American clothing brand

Shoyoroll is an American jiu-jitsu lifestyle brand that designs and manufactures Brazilian jiu-jitsu gi, casual apparel, and accessories headquartered in Los Alamitos, California. It is one of the most popular jiu-jitsu brands in the world.

==History==

Shoyoroll was founded by Vince “Bear” Quitugua in 2006. Bear started making t-shirts and caps to show off his creative side inside his garage in Guam. Budo Videos, a martial arts online retailer, started to exclusively sell Shoyoroll gis in North America in 2009.

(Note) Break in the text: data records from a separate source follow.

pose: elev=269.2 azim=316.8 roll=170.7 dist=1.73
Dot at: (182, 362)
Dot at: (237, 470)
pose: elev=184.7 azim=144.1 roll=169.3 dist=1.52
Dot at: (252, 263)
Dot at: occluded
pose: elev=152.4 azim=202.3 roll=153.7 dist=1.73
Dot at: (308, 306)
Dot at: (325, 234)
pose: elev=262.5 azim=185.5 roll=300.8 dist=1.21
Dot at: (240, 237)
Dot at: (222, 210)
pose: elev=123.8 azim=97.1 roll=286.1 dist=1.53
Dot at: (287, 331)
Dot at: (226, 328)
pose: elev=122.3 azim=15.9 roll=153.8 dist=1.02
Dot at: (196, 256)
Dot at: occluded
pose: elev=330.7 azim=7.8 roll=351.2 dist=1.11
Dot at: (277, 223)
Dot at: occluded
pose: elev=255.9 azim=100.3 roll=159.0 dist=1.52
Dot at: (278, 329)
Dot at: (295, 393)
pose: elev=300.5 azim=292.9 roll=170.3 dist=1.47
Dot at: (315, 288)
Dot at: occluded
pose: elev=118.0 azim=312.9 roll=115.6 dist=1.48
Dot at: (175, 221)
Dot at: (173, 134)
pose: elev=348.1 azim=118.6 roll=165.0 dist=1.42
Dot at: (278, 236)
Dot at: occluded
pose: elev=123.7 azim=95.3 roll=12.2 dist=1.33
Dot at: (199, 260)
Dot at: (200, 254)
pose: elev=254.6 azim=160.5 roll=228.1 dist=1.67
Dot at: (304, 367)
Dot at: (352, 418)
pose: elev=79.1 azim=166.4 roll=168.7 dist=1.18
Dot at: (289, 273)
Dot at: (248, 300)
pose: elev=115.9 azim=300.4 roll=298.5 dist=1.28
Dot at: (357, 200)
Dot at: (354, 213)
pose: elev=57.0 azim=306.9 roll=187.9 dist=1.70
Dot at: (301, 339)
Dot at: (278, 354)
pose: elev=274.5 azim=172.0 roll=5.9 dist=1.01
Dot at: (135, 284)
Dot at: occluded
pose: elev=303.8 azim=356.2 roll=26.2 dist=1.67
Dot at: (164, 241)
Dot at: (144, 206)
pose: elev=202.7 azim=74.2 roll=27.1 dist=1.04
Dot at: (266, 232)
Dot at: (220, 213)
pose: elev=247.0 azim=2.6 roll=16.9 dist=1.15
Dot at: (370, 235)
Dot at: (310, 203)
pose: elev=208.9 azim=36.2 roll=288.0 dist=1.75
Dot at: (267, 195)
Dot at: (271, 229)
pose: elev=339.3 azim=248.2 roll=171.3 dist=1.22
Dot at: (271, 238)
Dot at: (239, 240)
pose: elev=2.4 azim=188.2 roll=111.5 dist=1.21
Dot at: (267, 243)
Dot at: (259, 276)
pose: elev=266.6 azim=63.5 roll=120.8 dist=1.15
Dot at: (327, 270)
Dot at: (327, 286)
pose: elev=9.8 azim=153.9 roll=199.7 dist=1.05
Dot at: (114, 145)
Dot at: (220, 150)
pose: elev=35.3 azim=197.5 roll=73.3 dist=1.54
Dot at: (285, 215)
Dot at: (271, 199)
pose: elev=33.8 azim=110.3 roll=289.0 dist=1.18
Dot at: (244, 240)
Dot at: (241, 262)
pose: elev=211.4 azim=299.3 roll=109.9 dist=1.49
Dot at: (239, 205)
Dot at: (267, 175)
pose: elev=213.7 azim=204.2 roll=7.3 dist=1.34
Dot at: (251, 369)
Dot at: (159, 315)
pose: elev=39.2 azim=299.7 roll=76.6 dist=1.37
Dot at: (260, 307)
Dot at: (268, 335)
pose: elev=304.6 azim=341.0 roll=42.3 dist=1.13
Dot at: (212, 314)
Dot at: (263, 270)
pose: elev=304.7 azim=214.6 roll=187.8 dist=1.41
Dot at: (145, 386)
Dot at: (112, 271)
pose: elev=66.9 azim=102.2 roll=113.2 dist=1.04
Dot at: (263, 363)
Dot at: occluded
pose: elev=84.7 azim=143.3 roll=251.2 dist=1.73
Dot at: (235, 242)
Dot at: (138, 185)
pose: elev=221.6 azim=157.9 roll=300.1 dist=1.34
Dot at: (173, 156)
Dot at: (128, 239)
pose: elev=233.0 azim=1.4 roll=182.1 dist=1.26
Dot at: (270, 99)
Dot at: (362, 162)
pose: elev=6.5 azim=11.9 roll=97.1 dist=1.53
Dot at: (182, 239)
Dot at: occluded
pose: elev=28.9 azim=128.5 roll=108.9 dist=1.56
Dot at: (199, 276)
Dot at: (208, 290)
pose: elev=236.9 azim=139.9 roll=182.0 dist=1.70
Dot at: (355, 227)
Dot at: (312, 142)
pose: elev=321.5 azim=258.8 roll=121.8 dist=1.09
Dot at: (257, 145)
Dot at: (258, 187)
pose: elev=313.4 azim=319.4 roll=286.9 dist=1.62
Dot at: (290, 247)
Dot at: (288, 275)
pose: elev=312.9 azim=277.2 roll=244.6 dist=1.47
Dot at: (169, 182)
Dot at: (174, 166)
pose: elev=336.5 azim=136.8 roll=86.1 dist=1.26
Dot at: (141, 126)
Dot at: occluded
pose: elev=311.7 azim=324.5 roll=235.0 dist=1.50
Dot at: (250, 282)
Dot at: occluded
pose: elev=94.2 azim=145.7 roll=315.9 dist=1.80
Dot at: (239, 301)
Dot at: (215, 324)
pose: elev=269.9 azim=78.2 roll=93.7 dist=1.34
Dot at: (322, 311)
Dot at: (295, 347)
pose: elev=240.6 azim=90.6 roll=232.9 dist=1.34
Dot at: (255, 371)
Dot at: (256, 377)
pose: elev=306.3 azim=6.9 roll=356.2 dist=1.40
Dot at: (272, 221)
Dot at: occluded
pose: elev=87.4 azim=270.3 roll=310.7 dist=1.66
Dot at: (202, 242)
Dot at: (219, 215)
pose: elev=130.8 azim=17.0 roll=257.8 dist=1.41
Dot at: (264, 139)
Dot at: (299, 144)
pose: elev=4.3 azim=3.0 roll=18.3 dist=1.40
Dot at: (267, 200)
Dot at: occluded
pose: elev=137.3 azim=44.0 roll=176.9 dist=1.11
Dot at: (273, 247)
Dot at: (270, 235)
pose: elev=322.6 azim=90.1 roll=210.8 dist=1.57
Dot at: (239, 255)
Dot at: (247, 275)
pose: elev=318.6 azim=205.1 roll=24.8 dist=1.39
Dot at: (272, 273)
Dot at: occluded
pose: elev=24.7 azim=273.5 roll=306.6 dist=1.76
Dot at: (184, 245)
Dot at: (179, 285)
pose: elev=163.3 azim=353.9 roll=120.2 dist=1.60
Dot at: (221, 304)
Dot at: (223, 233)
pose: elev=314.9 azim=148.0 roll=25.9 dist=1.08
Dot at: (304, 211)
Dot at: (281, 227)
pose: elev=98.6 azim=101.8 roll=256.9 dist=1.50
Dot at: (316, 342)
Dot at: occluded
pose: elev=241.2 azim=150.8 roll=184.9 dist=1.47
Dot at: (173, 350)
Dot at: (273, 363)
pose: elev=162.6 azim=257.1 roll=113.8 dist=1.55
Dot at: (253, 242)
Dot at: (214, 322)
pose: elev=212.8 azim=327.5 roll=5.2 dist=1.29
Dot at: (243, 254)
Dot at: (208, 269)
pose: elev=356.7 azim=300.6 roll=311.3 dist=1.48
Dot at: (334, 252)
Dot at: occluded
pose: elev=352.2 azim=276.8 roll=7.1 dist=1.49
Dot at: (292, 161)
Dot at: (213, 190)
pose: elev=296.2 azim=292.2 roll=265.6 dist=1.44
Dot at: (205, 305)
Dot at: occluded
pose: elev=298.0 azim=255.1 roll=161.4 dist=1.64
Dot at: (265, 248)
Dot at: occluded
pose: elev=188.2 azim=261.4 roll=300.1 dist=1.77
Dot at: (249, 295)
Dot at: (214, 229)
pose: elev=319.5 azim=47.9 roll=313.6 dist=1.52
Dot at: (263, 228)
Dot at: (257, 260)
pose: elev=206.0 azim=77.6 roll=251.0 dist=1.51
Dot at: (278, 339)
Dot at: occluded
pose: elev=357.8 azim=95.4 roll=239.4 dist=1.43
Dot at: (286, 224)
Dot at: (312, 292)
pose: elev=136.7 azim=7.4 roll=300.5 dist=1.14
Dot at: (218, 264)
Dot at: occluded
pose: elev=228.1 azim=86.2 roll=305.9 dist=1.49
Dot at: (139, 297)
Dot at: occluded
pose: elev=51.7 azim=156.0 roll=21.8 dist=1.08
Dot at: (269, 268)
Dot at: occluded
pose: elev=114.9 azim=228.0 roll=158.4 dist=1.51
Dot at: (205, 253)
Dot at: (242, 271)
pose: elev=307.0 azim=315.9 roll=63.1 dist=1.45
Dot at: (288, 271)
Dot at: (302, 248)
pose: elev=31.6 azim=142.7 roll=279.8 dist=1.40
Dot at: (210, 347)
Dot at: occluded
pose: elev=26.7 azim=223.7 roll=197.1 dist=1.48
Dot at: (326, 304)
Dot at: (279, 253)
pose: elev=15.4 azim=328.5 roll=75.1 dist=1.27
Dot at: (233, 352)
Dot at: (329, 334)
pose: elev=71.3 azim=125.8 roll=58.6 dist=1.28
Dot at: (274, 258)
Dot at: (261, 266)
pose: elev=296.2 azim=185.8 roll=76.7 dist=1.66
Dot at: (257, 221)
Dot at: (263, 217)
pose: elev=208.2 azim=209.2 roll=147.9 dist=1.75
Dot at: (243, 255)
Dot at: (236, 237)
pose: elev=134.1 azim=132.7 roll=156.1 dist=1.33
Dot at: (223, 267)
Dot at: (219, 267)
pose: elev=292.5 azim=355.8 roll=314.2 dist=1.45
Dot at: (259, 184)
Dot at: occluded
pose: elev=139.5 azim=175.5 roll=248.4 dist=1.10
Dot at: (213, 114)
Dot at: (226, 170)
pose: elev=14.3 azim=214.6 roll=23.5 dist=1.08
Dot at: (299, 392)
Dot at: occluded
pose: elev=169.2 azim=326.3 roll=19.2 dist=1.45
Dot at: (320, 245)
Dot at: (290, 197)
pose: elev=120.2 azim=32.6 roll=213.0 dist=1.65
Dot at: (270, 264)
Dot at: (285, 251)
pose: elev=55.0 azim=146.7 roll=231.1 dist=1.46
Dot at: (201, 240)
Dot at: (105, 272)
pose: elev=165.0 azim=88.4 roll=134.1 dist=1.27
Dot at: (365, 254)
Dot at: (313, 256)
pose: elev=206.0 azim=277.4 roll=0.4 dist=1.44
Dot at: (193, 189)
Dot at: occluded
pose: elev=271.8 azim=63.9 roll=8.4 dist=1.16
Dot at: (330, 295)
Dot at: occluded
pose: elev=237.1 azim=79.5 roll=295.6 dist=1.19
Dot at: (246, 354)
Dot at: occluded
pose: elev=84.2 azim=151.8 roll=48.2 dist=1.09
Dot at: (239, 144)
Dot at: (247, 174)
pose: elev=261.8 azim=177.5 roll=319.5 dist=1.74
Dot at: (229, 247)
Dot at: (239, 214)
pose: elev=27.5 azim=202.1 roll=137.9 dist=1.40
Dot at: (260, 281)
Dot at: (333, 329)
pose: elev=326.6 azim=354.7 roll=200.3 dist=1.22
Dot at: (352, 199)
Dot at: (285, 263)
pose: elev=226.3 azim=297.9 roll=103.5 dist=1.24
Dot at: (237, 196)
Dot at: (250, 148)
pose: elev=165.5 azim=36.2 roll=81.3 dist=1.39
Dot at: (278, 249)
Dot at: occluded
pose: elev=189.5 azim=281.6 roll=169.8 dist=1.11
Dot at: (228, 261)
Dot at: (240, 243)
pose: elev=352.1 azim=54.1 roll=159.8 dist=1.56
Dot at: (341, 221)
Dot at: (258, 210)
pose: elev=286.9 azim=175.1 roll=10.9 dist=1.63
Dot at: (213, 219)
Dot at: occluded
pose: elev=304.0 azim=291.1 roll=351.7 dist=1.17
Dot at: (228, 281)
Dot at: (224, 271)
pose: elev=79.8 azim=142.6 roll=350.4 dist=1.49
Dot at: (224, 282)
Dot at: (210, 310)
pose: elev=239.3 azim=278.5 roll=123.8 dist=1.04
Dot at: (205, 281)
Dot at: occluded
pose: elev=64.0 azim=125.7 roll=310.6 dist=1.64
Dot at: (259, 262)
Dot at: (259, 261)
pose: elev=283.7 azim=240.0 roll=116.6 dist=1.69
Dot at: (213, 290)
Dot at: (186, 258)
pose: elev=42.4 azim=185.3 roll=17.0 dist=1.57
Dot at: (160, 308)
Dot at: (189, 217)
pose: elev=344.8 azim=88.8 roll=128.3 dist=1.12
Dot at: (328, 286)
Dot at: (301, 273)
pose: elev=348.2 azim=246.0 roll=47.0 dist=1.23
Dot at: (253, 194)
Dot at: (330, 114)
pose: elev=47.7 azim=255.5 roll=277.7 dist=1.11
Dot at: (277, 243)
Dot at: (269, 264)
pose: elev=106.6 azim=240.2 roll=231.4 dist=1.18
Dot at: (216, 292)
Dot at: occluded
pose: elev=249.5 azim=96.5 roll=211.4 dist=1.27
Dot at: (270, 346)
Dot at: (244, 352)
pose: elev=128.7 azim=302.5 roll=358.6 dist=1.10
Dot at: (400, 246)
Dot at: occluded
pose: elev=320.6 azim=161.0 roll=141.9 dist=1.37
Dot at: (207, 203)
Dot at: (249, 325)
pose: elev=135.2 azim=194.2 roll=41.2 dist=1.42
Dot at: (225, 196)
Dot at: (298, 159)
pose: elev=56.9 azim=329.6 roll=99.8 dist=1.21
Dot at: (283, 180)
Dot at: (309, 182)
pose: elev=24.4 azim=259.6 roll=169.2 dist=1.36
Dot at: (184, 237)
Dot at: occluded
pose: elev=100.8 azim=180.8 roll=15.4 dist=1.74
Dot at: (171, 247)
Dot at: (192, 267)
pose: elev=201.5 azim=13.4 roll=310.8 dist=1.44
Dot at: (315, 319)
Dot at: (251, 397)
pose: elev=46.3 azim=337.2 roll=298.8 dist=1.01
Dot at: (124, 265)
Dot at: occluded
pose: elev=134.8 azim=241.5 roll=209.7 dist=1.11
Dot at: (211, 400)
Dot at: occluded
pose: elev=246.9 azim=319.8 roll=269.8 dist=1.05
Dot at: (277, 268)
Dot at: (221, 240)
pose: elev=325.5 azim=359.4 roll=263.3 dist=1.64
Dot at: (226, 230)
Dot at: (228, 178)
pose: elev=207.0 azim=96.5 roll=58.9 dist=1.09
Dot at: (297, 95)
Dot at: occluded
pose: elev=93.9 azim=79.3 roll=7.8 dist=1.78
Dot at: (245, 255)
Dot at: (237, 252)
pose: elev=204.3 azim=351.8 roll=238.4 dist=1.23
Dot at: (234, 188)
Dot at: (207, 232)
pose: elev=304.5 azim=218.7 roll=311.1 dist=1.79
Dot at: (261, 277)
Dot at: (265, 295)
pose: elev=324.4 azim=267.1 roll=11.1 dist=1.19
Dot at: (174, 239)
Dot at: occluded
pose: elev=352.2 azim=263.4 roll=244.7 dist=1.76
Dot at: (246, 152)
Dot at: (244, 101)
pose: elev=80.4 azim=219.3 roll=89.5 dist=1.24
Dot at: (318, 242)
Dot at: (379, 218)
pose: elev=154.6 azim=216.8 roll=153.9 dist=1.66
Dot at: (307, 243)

Shoyoroll announced a collaboration with the IBJJF for an exclusive line of gis in 2023. In 2023, Shoyoroll won 'Brand of the Year' at the JitsMagazine BJJ Awards.

==Partnerships==
Shoyoroll have made collaborations with other brands and companies such as Illest, EA Sports, Undefeated, Albino and Preto and RVCA. They have also collaborated with ONE Championship to produce the official kit for their submission grappling division.